= Exploits Valley =

Valley in Newfoundland and Labrador, Canada

The Exploits Valley is a valley in the province of Newfoundland and Labrador in the central part of the island of Newfoundland.

==Natural environment==

Formed by glaciation, the Exploits River flows eastward through the valley, framed by low hills from the high plateau in the centre of the island. The lower part of the valley hosts a dense, primarily evergreen, forest and large mammals such as woodland caribou, moose and black bears, as well as habitat for smaller animals and birds.

==Human settlement==

Human settlement came to the area several thousand years ago when the Beothuk Nation inhabited the region, living in fishing camps on the banks of the river during the summer and maintaining winter hunting camps at the upper end of the valley at Beothuk Lake. The river was used as a travel corridor as they spent summers fishing near the river's discharge point in the Bay of Exploits.

European settlement came first to coastal regions in the Bay of Exploits and Notre Dame Bay area, notably the fishing town of Twillingate, which is located on two neighbouring islands at the eastern edge of Notre Dame Bay. Its sheltered harbour and strategic position made it an important fishing haven for more than 200 years until the fishing of northern cod was banned in 1992. During the 18th century, it became known as the "Capital of the North" acting as the centre of trade for Labrador fisheries.

The Newfoundland Railway was constructed across the river at Bishop's Falls during the early 1890s, marking the beginning of industrial development in the valley.

The river was dammed for hydroelectric generation at historic waterfalls in Grand Falls and Bishop's Falls.
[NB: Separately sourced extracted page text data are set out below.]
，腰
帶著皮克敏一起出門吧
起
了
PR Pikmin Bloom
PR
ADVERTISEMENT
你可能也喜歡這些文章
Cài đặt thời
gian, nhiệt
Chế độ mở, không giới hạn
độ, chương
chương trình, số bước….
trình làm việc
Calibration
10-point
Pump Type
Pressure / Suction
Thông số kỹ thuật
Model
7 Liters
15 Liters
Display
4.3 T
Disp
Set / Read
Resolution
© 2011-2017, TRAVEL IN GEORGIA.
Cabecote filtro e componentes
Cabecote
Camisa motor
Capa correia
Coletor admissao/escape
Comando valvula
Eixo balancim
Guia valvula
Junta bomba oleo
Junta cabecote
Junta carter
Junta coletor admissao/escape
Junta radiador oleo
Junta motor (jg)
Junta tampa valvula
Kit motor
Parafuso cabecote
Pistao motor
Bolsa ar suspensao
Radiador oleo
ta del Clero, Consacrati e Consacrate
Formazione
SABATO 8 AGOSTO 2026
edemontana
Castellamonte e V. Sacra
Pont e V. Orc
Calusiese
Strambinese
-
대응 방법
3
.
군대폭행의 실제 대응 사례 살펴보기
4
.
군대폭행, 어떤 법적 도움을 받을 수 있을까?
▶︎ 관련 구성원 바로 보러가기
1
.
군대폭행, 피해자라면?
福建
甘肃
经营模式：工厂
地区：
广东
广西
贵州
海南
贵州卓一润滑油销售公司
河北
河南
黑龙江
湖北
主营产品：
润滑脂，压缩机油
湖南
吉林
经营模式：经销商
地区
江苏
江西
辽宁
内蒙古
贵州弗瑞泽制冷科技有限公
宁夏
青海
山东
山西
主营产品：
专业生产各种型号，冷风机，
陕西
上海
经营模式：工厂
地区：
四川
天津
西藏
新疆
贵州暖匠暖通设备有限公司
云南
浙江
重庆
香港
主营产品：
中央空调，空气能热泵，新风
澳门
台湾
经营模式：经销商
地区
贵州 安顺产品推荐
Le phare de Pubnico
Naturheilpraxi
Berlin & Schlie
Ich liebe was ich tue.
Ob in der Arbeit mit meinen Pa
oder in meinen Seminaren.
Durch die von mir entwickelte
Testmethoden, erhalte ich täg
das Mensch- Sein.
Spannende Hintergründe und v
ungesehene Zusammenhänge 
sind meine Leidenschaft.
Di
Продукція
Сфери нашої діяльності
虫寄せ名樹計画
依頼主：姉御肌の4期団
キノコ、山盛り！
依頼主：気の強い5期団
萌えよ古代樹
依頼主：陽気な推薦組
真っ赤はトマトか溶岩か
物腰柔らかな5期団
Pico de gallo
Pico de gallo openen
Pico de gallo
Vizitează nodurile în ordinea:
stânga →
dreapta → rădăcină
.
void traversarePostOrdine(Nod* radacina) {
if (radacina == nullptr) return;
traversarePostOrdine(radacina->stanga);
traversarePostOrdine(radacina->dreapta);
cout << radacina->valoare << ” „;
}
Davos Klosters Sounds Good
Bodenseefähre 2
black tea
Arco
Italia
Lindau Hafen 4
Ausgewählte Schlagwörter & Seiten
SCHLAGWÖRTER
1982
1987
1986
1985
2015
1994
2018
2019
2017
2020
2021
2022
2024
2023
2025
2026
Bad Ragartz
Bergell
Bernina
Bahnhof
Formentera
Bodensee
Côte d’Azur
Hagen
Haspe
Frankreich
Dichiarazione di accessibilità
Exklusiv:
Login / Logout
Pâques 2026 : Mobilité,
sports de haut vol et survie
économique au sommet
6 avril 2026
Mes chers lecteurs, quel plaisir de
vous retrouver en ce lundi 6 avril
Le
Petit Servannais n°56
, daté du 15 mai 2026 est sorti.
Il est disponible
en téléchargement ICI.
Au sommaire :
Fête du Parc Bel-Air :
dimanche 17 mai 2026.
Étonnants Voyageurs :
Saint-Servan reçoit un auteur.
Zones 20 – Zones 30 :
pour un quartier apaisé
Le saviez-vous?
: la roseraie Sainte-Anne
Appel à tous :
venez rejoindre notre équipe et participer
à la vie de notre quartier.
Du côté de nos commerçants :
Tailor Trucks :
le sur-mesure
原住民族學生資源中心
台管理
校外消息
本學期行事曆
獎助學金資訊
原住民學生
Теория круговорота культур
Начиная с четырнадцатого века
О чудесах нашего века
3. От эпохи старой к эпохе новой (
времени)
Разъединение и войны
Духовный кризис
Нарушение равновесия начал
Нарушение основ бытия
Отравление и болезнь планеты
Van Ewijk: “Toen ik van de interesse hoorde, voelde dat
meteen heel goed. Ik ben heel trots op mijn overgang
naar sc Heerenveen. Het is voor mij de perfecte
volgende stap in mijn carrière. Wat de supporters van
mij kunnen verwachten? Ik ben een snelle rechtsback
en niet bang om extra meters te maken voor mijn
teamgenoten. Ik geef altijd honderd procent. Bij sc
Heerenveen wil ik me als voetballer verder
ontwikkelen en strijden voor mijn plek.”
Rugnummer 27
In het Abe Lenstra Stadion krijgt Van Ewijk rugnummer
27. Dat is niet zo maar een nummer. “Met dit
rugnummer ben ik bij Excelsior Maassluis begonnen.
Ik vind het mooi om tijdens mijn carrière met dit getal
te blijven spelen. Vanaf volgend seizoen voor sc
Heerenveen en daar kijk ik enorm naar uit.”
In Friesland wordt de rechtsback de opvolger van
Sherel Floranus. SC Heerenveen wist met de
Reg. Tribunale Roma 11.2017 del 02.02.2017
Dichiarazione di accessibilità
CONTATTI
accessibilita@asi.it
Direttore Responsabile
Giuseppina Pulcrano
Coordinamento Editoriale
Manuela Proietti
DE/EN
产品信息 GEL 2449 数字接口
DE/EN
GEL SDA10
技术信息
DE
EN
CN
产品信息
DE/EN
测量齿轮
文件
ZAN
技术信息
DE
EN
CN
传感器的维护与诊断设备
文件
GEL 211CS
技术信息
This electricity powered local communities and a large pulp and paper mill in Grand Falls during the early 20th century.

The river becomes navigable below Bishop's Falls and the pulp and paper mill constructed a seaport on the lower reaches of the river at Botwood, which was connected to Grand Falls by an industrial railway.

An important ore deposit was discovered in the upper reaches of the Exploits Valley at the town of Buchans, resulting in sizable mines and another industrial railway line linking with the Newfoundland Railway west of Grand Falls.

During the mid-1960s the Trans-Canada Highway project constructed Route 1 through the lower part of the valley between Bishop's Falls and Badger.

A disastrous flood on the Exploits River in February 2003 caused by icejams forced the evacuation of the town of Badger.